This repository demonstrates how to create and train a reinforcement learning (RL) agent to trade cryptocurrency using historical data. The project leverages advanced RL techniques, including a Long Short-Term Memory (LSTM) policy with Proximal Policy Optimization (PPO). It also features a custom-built trading environment created entirely from scratch and compatible with the OpenAI Gym API.
- Custom Trading Environment: Implements a fully customizable trading simulation environment.
- Advanced RL Algorithm: Uses the LSTM-based PPO algorithm from the Stable-Baselines3 Contrib library.
- Yahoo Finance Integration: Fetches and preprocesses cryptocurrency data dynamically.
- Custom Indicators: Includes SMA, RSI, and OBV as features for the agent.
- Detailed Evaluation: Tracks and visualizes rewards, profit percentages, and final net worth over time.
Install the required libraries:
pip install stable-baselines3 gym gymnasium finta yfinance
- Source: Yahoo Finance
- Data Features:
- Open, High, Low, Close, Volume
- Simple Moving Average (SMA)
- Relative Strength Index (RSI)
- On-Balance Volume (OBV)
btc_data = yf.download('BTC-USD', start='2024-01-01', end='2025-01-15')
btc_data['SMA'] = TA.SMA(btc_data, 12)
btc_data['RSI'] = TA.RSI(btc_data)
btc_data['OBV'] = TA.OBV(btc_data)
btc_data.fillna(0, inplace=True)
The environment is built entirely from scratch using the Gym API. Key components include:
- Actions: Buy, Sell
- Positions: Short, Long
- Reward Calculation: Based on price differences and position changes.
- Profit Tracking: Tracks cumulative profits and calculates gain percentage.
- Render functions to visualize trades.
- Customizable starting balance and trade fees.
class TradingEnv(gym.Env):
def __init__(self, df, window_size, render_mode=None):
self.df = df
self.window_size = window_size
self.prices, self.signal_features = self._process_data()
self.action_space = gym.spaces.Discrete(2) # Buy, Sell
self.observation_space = gym.spaces.Box(
low=-np.inf, high=np.inf, shape=(window_size, self.signal_features.shape[1]), dtype=np.float32
)
self.render_mode = render_mode
self._reset()
def step(self, action):
# Implement trading logic, reward calculation, and profit tracking
pass
def reset(self):
# Reset environment state
pass
def _process_data(self):
# Preprocess input data (prices and indicators)
pass
def render(self, mode='human'):
# Visualize trades and profits
pass
- Algorithm: Recurrent PPO
- Policy: MlpLstmPolicy
- Training Parameters:
- Learning Rate:
2e-4
- Number of Steps:
4096
- Batch Size:
32
- Entropy Coefficient:
0.02
- Learning Rate:
ppo_params = {
"policy": "MlpLstmPolicy",
"env": vec_env,
"learning_rate": 2e-4,
"n_steps": 4096,
"batch_size": 32,
"ent_coef": 0.02,
"verbose": 1
}
ppo_model = RecurrentPPO(**ppo_params)
ppo_model.learn(total_timesteps=100000, callback=eval_callback)
ppo_model.save("ppo_lstm_crypto_model")
The trained model is tested in a new environment using unseen data.
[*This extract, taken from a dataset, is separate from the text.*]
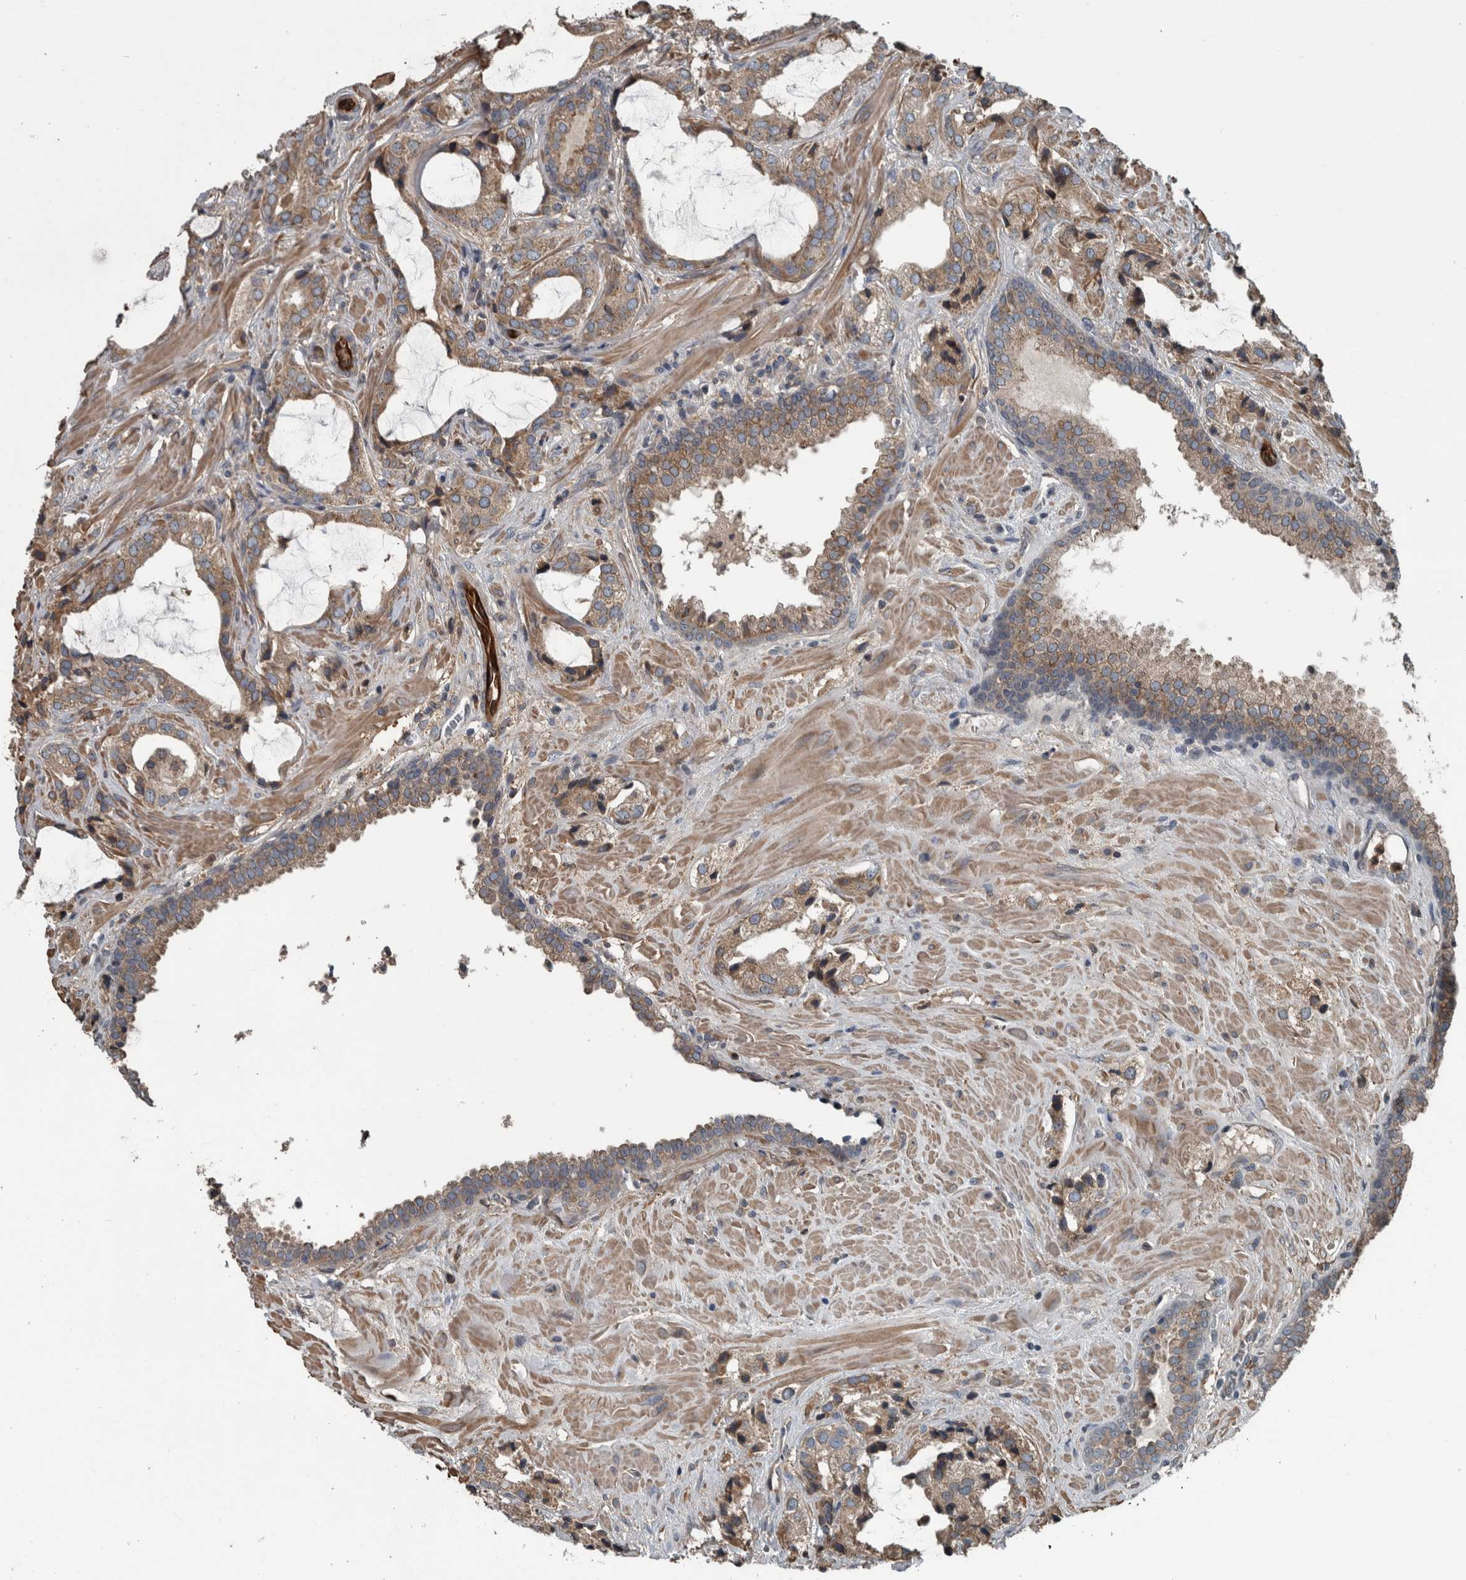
{"staining": {"intensity": "weak", "quantity": ">75%", "location": "cytoplasmic/membranous"}, "tissue": "prostate cancer", "cell_type": "Tumor cells", "image_type": "cancer", "snomed": [{"axis": "morphology", "description": "Adenocarcinoma, High grade"}, {"axis": "topography", "description": "Prostate"}], "caption": "Protein positivity by immunohistochemistry (IHC) displays weak cytoplasmic/membranous expression in about >75% of tumor cells in prostate adenocarcinoma (high-grade).", "gene": "EXOC8", "patient": {"sex": "male", "age": 66}}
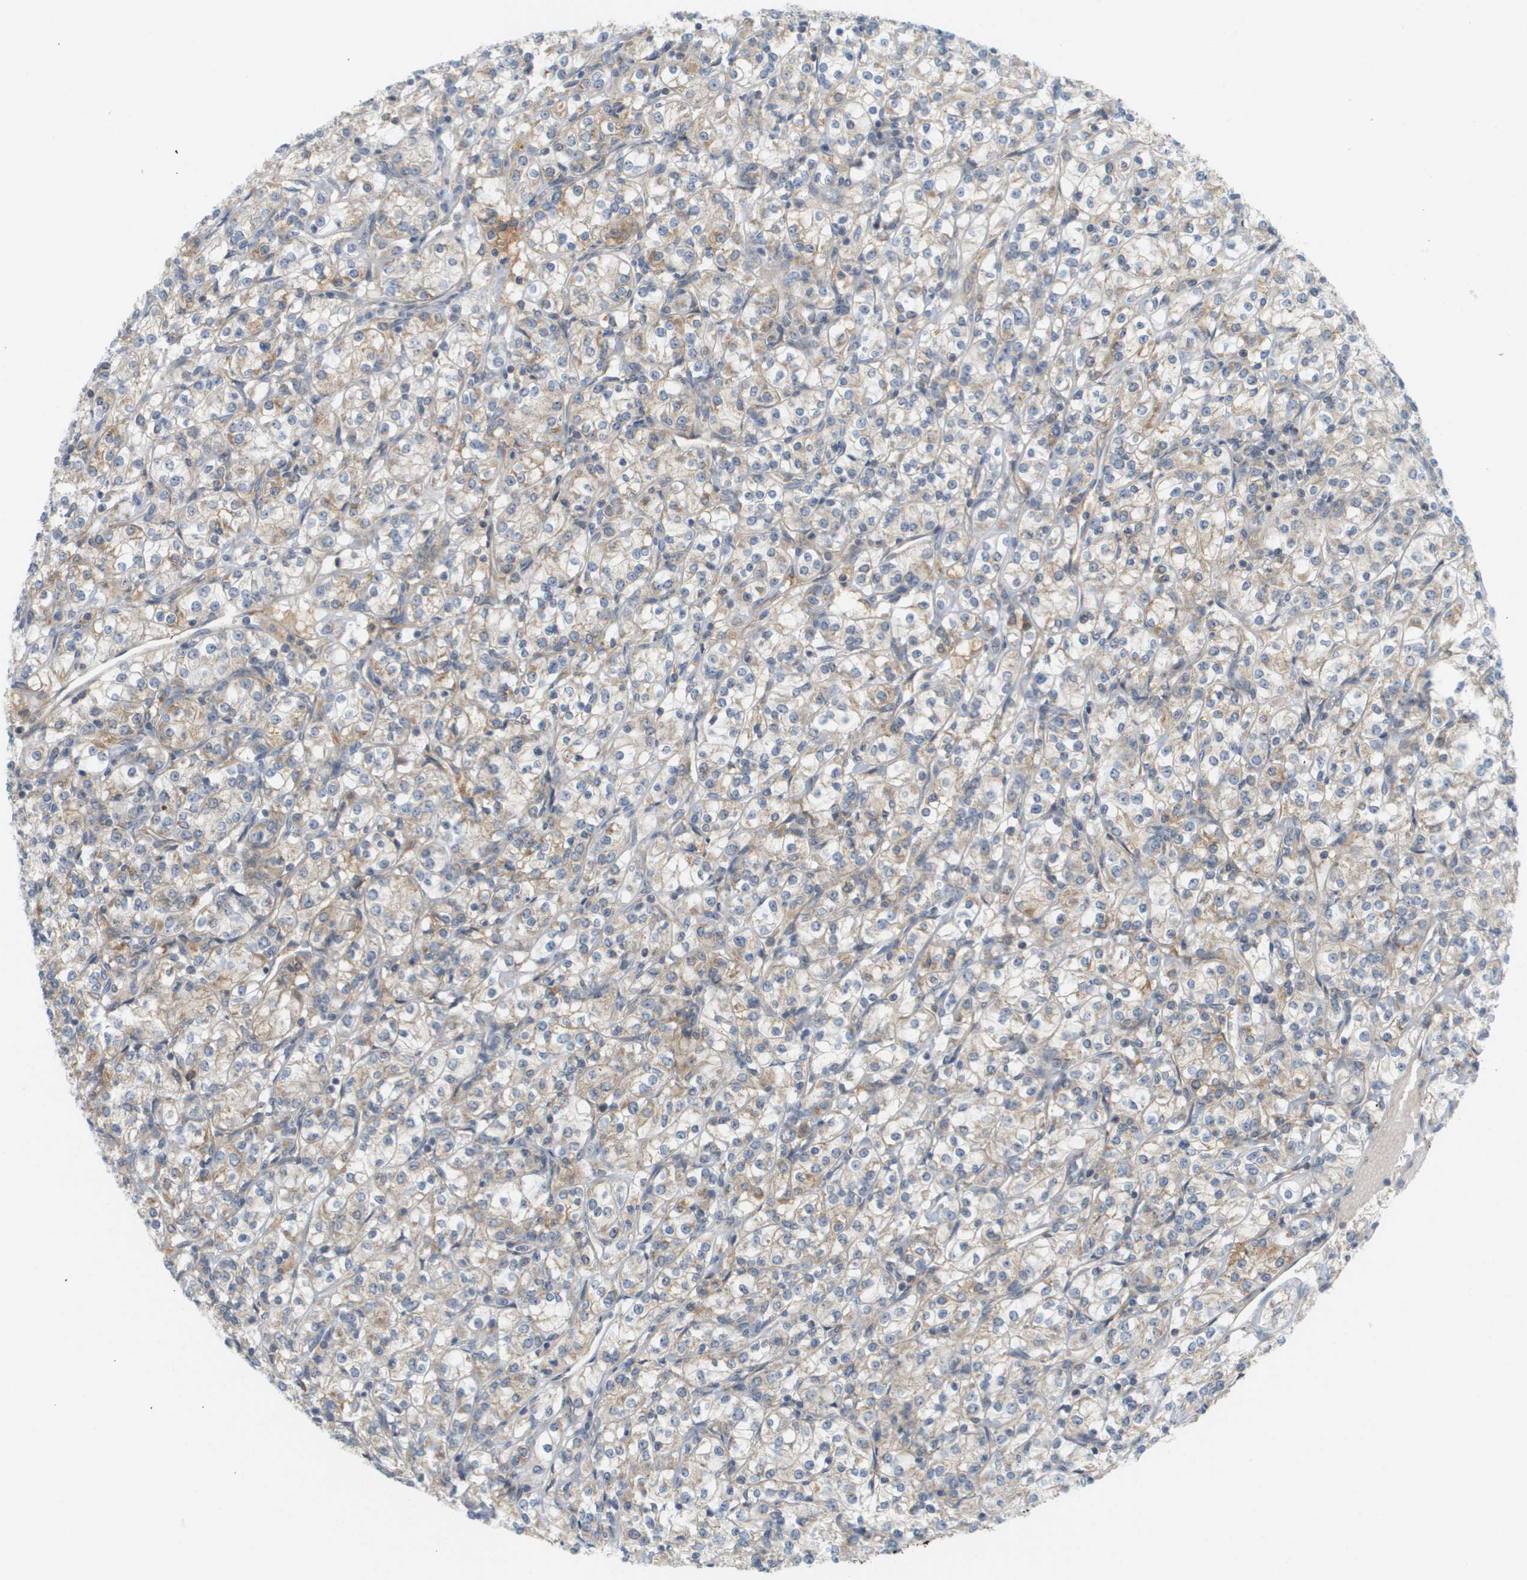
{"staining": {"intensity": "weak", "quantity": "<25%", "location": "cytoplasmic/membranous"}, "tissue": "renal cancer", "cell_type": "Tumor cells", "image_type": "cancer", "snomed": [{"axis": "morphology", "description": "Adenocarcinoma, NOS"}, {"axis": "topography", "description": "Kidney"}], "caption": "Tumor cells are negative for protein expression in human renal cancer. (DAB (3,3'-diaminobenzidine) immunohistochemistry (IHC) visualized using brightfield microscopy, high magnification).", "gene": "PROC", "patient": {"sex": "male", "age": 77}}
Key metrics such as cumulative reward, profit percentage, and final net worth are visualized.
def testing_env_and_model(model):
test_btc_data = preprocess_data()
test_env = TradingEnv(df=test_btc_data, window_size=5)
obs, info = test_env.reset()
while True:
action, _ = model.predict(obs)
obs, reward, done, truncated, info = test_env.step(action)
if done or truncated:
break
Final results are visualized to display:
- Rewards over time
- Profit percentage
- Final net worth
Below is the final plot showing rewards and profit trends over time:
plt.figure(figsize=(15,6))
plt.cla()
test_env.render_all()
plt.show()
|-- data/ # Directory for storing raw and processed data
|-- models/ # Trained models
|-- scripts/ # Scripts for training and evaluation
|-- notebooks/ # Jupyter notebooks for experimentation
|-- README.md # Project documentation (this file)
|-- requirements.txt # Python dependencies
- Clone the repository:
git clone https://github.com/your-repo-name.git
- Install dependencies:
pip install -r requirements.txt
- Run the Jupyter notebook or script to train the model.
This project is licensed under the MIT License - see the LICENSE file for details.